Ninos sah auf und versuchte, entschuldigend auszusehen. »Natürlich. Ich muss nur ... «
»Sir. Ich bitte Sie, sofort das Telefon abzuschalten, sonst dürfen Sie das Flugzeug gleich wieder verlassen. FAA regulations«, sagte die Frau hart.
»ZÜRICH HARARE«.
Emil fuhr vor Schreck zusammen, als Ninos es herausschrie. »Das ist die Route!«
Mit zittrigen Fingern stellte Ninos die SMS-Funktion auf seinem Telefon ein und gab die Flugzeugnummer und die Abkürzung ein, so schnell er konnte. Er buchstabierte gerade ein neues Wort, als die Stewardess sich über Emil beugte und versuchte, Ninos das Telefon zu entreißen. Der entwich ihrem Arm, drückte auf Senden und schaltete danach sein Telefon aus. Er hielt es ihr unverschämt direkt vor die Nase, um ihr zu zeigen, dass es ausgeschaltet war. Sie kniff den Mund zusammen und ging weiter.

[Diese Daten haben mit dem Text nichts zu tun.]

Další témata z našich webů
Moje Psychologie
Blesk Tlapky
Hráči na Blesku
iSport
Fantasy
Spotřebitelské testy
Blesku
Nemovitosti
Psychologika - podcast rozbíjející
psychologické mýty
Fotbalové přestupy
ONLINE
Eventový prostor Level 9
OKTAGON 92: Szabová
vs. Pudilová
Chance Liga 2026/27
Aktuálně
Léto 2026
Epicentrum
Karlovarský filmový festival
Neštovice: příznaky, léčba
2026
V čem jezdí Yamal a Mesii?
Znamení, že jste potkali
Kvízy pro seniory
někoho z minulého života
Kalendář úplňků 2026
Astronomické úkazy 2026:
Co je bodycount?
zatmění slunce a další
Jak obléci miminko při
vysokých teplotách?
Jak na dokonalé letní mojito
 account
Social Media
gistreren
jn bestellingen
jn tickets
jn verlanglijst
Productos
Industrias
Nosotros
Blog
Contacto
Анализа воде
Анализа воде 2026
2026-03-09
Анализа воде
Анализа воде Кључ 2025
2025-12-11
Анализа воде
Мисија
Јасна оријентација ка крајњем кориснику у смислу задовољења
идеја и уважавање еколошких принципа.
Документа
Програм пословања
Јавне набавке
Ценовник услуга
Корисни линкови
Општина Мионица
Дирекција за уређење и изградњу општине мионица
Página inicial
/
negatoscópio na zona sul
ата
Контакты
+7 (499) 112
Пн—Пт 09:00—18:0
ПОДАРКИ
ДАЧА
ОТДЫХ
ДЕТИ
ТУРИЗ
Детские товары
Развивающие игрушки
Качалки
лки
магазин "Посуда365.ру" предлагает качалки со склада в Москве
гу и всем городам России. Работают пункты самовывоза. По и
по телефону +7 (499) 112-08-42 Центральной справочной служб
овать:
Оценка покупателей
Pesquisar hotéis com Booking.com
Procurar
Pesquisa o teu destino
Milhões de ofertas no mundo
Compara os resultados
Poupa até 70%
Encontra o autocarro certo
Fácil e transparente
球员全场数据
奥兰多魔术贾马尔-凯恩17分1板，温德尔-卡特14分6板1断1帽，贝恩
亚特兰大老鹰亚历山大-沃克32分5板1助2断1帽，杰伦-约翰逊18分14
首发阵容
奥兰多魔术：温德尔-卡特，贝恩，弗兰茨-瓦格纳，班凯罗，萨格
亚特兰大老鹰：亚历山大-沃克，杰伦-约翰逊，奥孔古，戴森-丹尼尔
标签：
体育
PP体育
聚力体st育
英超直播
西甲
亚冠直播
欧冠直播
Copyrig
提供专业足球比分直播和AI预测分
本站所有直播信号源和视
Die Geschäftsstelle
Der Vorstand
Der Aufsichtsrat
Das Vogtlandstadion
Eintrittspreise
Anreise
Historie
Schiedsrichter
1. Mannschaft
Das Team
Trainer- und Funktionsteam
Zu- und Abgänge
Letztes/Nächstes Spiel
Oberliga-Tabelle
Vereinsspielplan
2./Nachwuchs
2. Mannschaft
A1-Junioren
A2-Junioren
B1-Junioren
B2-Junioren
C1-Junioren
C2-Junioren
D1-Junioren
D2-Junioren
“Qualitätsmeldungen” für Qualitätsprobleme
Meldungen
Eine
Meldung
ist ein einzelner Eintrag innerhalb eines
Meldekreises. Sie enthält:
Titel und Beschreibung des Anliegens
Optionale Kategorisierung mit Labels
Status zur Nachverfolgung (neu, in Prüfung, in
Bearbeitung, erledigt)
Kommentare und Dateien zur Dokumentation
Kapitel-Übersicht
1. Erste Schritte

»Wem musstest du das jetzt unbedingt schicken?«, fragte Emil ein wenig verängstigt. »Wir können doch noch nicht einmal sichergehen, dass es tatsächlich Møller war.«
»Mir selbst. Ich muss mich ja daran erinnern«, erwiderte Ninos und schenkte Emil ein verschmitztes Lächeln.
42
TUVA
Sie hatte sich mehrmals über den Fußboden erbrochen, und Marius schreckte zurück, als er in die kleine Kammer trat, in der sie die letzten drei Tage und Nächte verbracht hatte. »Es ist wahnsinnig, dass du immer noch hier bist«, sagte er zu ihr. Tuva sah auf den Boden. Sie schämte sich. Sie hatte nicht gewollt, dass Marius sie in solch schlechter Verfassung sah.